This Remuneration Statement has been reviewed at the meeting of the Remuneration Committee of Kesko Corporation’s Board of Directors on 1 February 2017.
This is the Remuneration Statement in accordance with the Finnish Corporate Governance Code issued by the Securities Market Association effective on 1 January 2016. This statement and the other information to be disclosed in accordance with the Corporate Governance Code are available on Kesko’s website at http://kesko.fi/en/investor/corporate-governance/.
The Annual General Meeting decides on the remuneration and other financial benefits of the members of Kesko Corporation's (“Kesko”) Board of Directors and its Committees’ members annually. The remuneration of the members of the Board and its Committees is paid in cash. The Board members do not have share compensation or share-based compensation plans. Nor do they participate in the other compensation plans or pension plans of the Company.

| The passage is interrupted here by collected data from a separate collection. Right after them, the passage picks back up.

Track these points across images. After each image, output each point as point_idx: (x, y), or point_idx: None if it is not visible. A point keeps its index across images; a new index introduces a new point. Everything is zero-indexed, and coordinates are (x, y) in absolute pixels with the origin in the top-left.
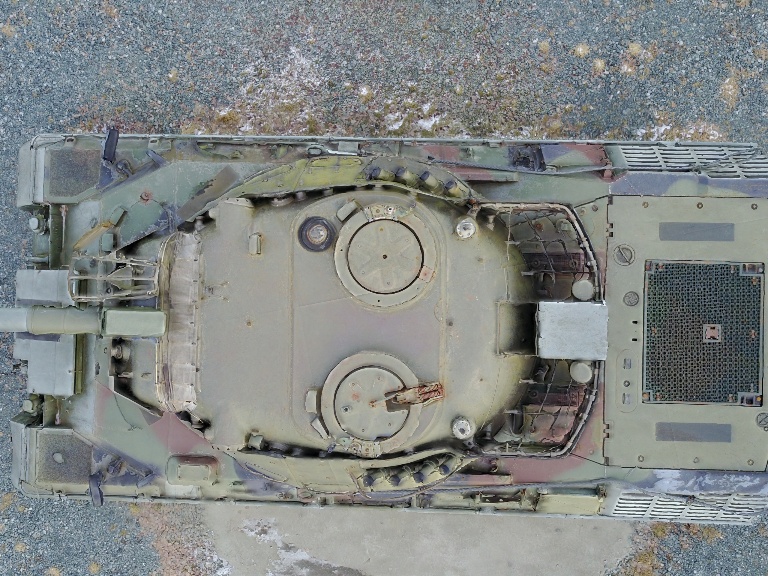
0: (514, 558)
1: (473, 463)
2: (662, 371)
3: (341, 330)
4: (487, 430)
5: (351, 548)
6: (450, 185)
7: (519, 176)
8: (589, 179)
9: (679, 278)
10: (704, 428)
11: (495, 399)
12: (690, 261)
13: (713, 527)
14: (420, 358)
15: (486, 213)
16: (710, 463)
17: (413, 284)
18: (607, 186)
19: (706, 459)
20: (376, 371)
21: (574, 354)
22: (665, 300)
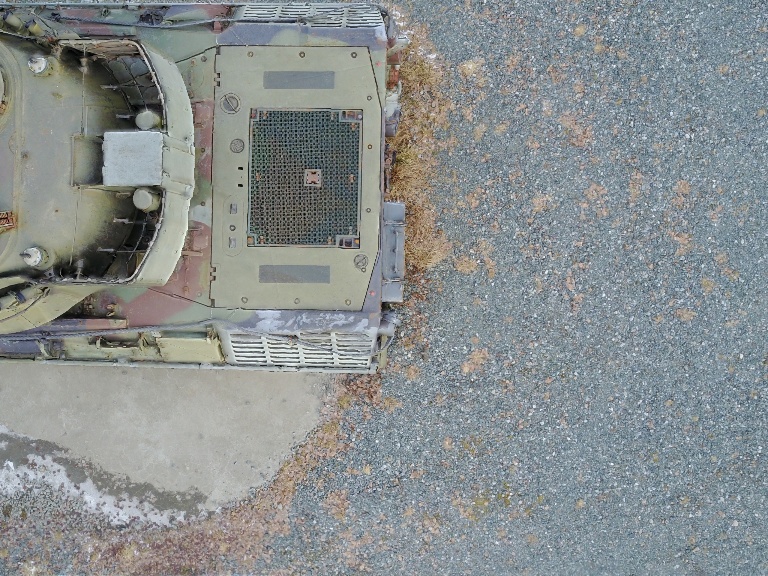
0: (206, 430)
1: (95, 310)
2: (266, 215)
3: None
4: (78, 266)
5: (48, 421)
6: (27, 23)
7: (137, 30)
8: (200, 31)
9: (282, 125)
10: (305, 270)
11: (77, 232)
12: (292, 108)
13: (394, 398)
14: None
15: (78, 56)
16: (309, 303)
17: None
18: (214, 37)
19: (306, 299)
20: None
21: (132, 180)
22: (269, 146)
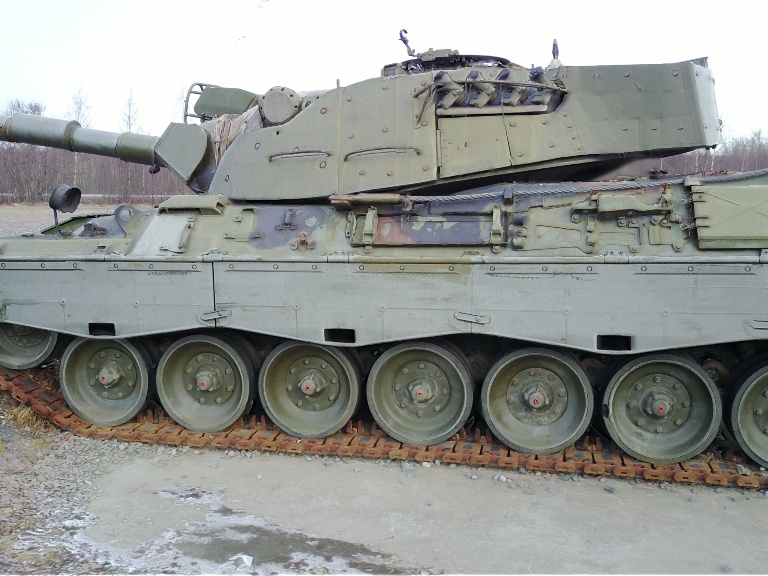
0: (732, 563)
1: None
2: None
3: None
4: None
5: (358, 522)
6: None
7: None
8: None
9: None
10: None
11: None
12: None
13: None
14: None
15: None
16: None
17: None
18: None
19: None
20: None
21: None
22: None
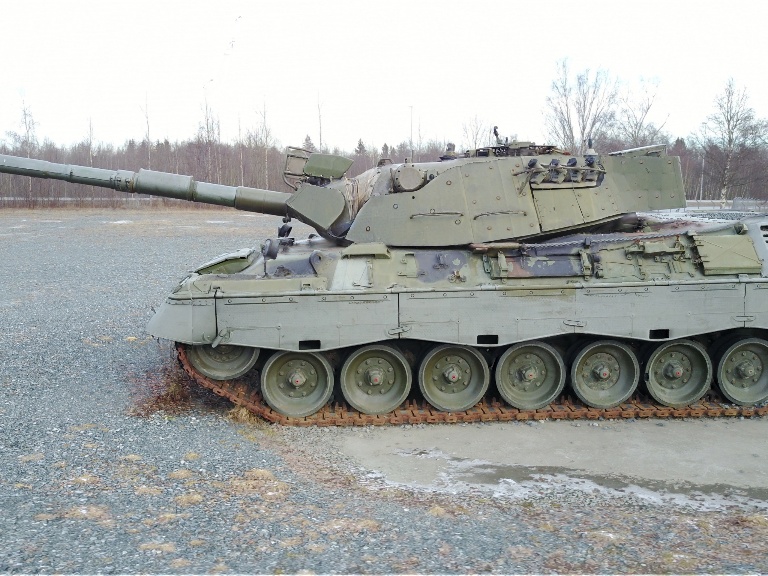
0: None
1: None
2: None
3: None
4: None
5: (544, 456)
6: None
7: None
8: None
9: None
10: None
11: None
12: None
13: None
14: None
15: None
16: None
17: None
18: None
19: None
20: None
21: None
22: None
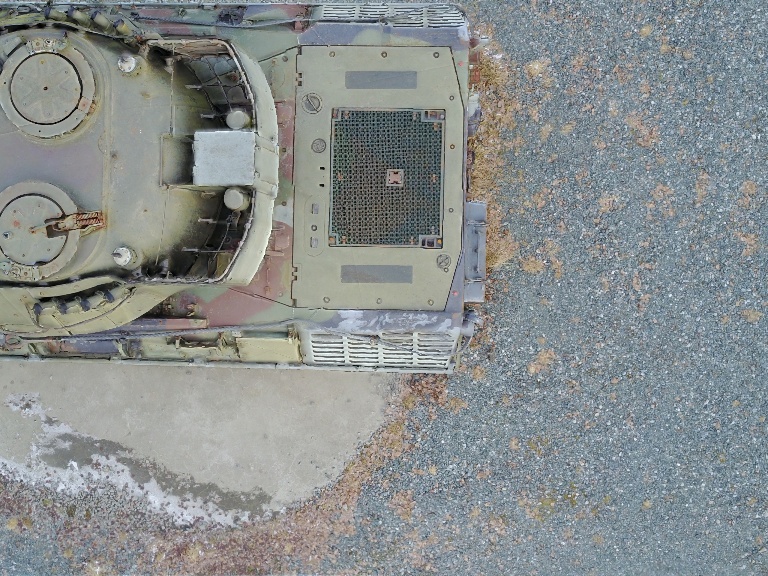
0: (270, 431)
1: (174, 310)
2: (348, 215)
3: (10, 163)
4: (164, 266)
5: (112, 422)
6: (116, 23)
7: (217, 30)
8: (281, 31)
9: (364, 125)
10: (387, 270)
11: (165, 232)
12: (375, 108)
13: (460, 398)
14: (84, 189)
15: (164, 56)
16: (392, 303)
17: (72, 115)
18: (296, 37)
19: (388, 299)
20: (36, 199)
21: (224, 180)
22: (351, 146)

Based on the Remuneration Committee's preparatory work, Kesko's Board of Directors makes decisions on the personal remuneration, other financial benefits, the performance bonus system criteria and the performance bonuses paid to the President and CEO and the Group Management Board members responsible for lines of business. As for the other Group Management Board members, Kesko's Board of Directors makes decisions on the performance bonus principles.
The President and CEO makes decisions on the remuneration and other financial benefits of the Group Management Board members other than those responsible for lines of business within the limits set by the Chair of the Board's Remuneration Committee.
The remuneration scheme of the President and CEO and the other members of the Group Management Board consists of a fixed monetary salary (monthly salary), fringe benefits (free car and mobile phone benefit), a performance bonus based on criteria decided annually (short-term compensation scheme), a share compensation plan (long-term compensation scheme) and management's retirement benefits.
The Board of Directors monitors the implementation of the remuneration schemes of the President and CEO and the other Group Management Board members.